======== Given text ========

On Wednesday 03 October 2007 12:44:20 pm, Edward W. Porter wrote:
> Josh,
> 
> Thank you for your reply, copied below.  It was – as have been many of
> your posts – thoughtful and helpful.
> 
> I did have a question about the following section
> 
> “THE LEARNING PROCESS MUST NOT ONLY IMPROVE THE WORLD MODEL AND WHATNOT,
> BUT MUST IMPROVE (=> MODIFY) *ITSELF*. KIND OF THE WAY CIVILIZATION HAS
> (MORE OR LESS) MOVED FROM RELIGION TO PHILOSOPHY TO SCIENCE AS THE
> METHODOLOGY OF CHOICE FOR ITS SAGES.”
> 
> “THAT, OF COURSE, IS SELF-MODIFYING CODE -- THE DARK PLACE IN A COMPUTER
> SCIENTIST'S SOUL WHERE ONLY THE KWISATZ HADERACH CAN LOOK.   :^)”
> 
> My question is: if a machine’s world model includes the system’s model of
> itself and its own learned mental representation and behavior patterns, is
> it not possible that modification of these learned representations and
> behaviors could be enough to provide what you are talking about -- without
> requiring modifying its code at some deeper level.
> 
> For example, it is commonly said that humans and their brains have changed
> very little in the last 30,000 years, that if a new born from that age
> were raised in our society, nobody would notice the difference.  Yet in
> the last 30,000 years the sophistication of mankind’s understanding of,
> and ability to manipulate, the world has grown exponentially.  There has
> been tremendous changes in code, at the level of learned representations
> and learned mental behaviors, such as advances in mathematics, science,
> and technology, but there has been very little, if any, significant
> changes in code at the level of inherited brain hardware and software.
> 
> Take for example mathematics and algebra.  These are learned mental
> representations and behaviors that let a human manage levels of complexity
> they could not otherwise even begin to.  But my belief is that when
> executing such behaviors or remembering such representations, the basic
> brain mechanisms involved – probability, importance, and temporal based
> inference; instantiating general patterns in a context appropriate way;
> context sensitive pattern-based memory access; learned patterns of
> sequential attention shifts, etc. -- are all virtually identical to ones
> used by our ancestors 30,000 years ago.

======== Data provided ========

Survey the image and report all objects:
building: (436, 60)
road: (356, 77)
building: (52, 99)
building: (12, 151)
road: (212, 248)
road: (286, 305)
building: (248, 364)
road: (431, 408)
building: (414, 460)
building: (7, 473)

========

- _Instructions_:
[a] According to the email, over what span of time have humans and their brains changed very little?
[b] Pick up the email after its last sentence and keep writing it.
The items are separate material with no connection to the email.

- _Responses_:
[a] The last 30,000 years.

[b]
> 
> I think in the coming years there will be lots of changes in AGI code at a
> level corresponding to the human inherited brain level.  But once human
> level AGI has been created -- with what will obviously have to a learning
> capability as powerful, adaptive, exploratory, creative, and as capable of
> building upon its own advances at that of a human -- it is not clear to me
> it would require further changes at a level equivalent to the human
> inherited brain level to continue to operate and learn as well as a human,
> any more than have the tremendous advances of human civilization in the
> last 30,000 years.
> 
> Your implication that civilization had improved itself by moving “from
> religion to philosophy to science” seems to suggest that the level of
> improvement you say is needed might actually be at the level of learned
> representation, including learned representation of mental behaviors.
> 
> 
> 
> As a minor note, I would like to point out the following concerning your
> statement that:
> 
> “ALL AI LEARNING SYSTEMS TO DATE HAVE BEEN "WIND-UP TOYS" “
> 
> I think a lot of early AI learning systems, although clearly toys when
> compared with humans in many respects, have been amazingly powerful
> considering many of them ran on roughly fly-brain-level hardware.  As I
> have been saying for decades, I know which end is up in AI -- its
> computational horsepower. And it is coming fast.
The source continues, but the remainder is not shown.